Instruction |
Quote the entries below from the line with "スタイリストの東山です☆" through the line with "このサプリは名前や種類がいくつかあって", both ends included, and only those lines.

= Beginning of Section =

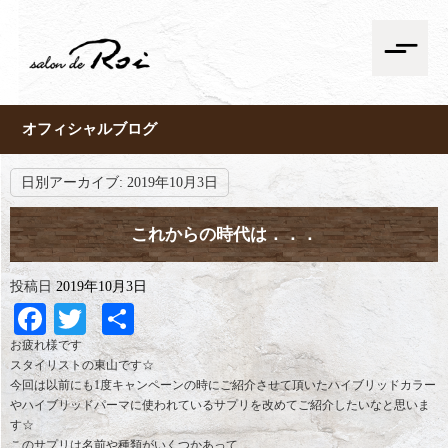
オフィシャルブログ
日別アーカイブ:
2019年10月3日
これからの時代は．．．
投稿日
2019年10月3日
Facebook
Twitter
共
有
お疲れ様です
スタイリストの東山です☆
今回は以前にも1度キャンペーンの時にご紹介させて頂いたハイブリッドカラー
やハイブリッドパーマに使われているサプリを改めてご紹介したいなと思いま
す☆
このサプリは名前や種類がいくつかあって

= End of Section =
= Beginning of Section =

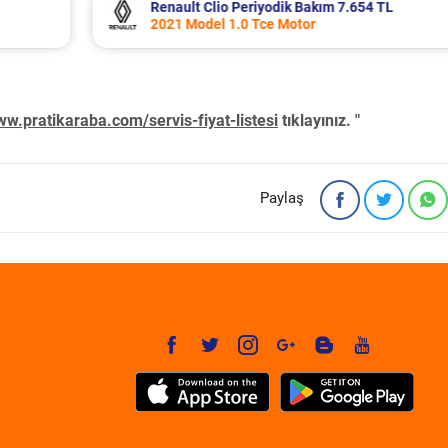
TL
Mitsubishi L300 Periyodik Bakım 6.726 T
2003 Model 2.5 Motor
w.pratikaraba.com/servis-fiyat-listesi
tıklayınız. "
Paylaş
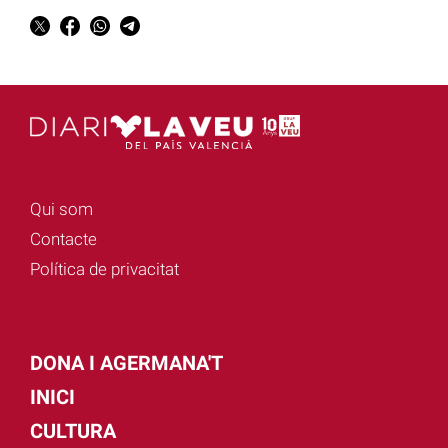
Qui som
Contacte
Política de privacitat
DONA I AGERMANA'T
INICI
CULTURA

= End of Section =

Your solution |
スタイリストの東山です☆
今回は以前にも1度キャンペーンの時にご紹介させて頂いたハイブリッドカラー
やハイブリッドパーマに使われているサプリを改めてご紹介したいなと思いま
す☆
このサプリは名前や種類がいくつかあって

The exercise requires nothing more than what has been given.